**TASK TO COMPLETE:** Quote the lines below word for word, leaving out the pictures.
*** Opening MATERIAL PROVIDED ***
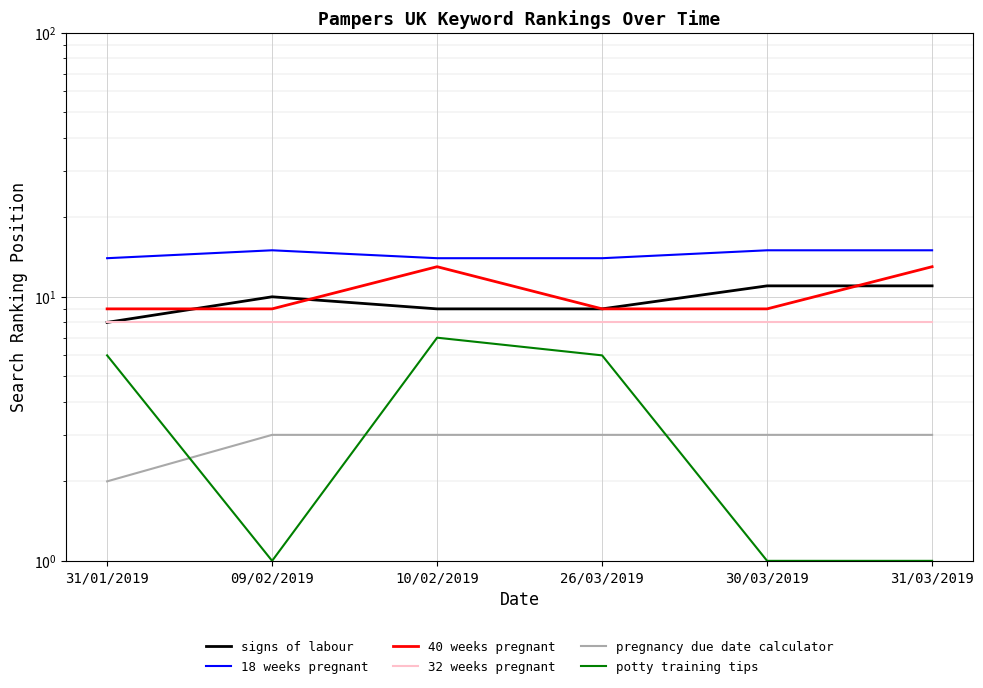

Reading left to right, transcribe all the data shown in this chart.

signs of labour: 31/01/2019=8	09/02/2019=10	10/02/2019=9	26/03/2019=9	30/03/2019=11	31/03/2019=11
18 weeks pregnant: 31/01/2019=14	09/02/2019=15	10/02/2019=14	26/03/2019=14	30/03/2019=15	31/03/2019=15
40 weeks pregnant: 31/01/2019=9	09/02/2019=9	10/02/2019=13	26/03/2019=9	30/03/2019=9	31/03/2019=13
32 weeks pregnant: 31/01/2019=8	09/02/2019=8	10/02/2019=8	26/03/2019=8	30/03/2019=8	31/03/2019=8
pregnancy due date calculator: 31/01/2019=2	09/02/2019=3	10/02/2019=3	26/03/2019=3	30/03/2019=3	31/03/2019=3
potty training tips: 31/01/2019=6	09/02/2019=1	10/02/2019=7	26/03/2019=6	30/03/2019=1	31/03/2019=1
*** Closing MATERIAL PROVIDED ***
**RESPONSE TO THIS EXERCISE:**
Reading left to right, transcribe all the data shown in this chart.

signs of labour: 31/01/2019=8	09/02/2019=10	10/02/2019=9	26/03/2019=9	30/03/2019=11	31/03/2019=11
18 weeks pregnant: 31/01/2019=14	09/02/2019=15	10/02/2019=14	26/03/2019=14	30/03/2019=15	31/03/2019=15
40 weeks pregnant: 31/01/2019=9	09/02/2019=9	10/02/2019=13	26/03/2019=9	30/03/2019=9	31/03/2019=13
32 weeks pregnant: 31/01/2019=8	09/02/2019=8	10/02/2019=8	26/03/2019=8	30/03/2019=8	31/03/2019=8
pregnancy due date calculator: 31/01/2019=2	09/02/2019=3	10/02/2019=3	26/03/2019=3	30/03/2019=3	31/03/2019=3
potty training tips: 31/01/2019=6	09/02/2019=1	10/02/2019=7	26/03/2019=6	30/03/2019=1	31/03/2019=1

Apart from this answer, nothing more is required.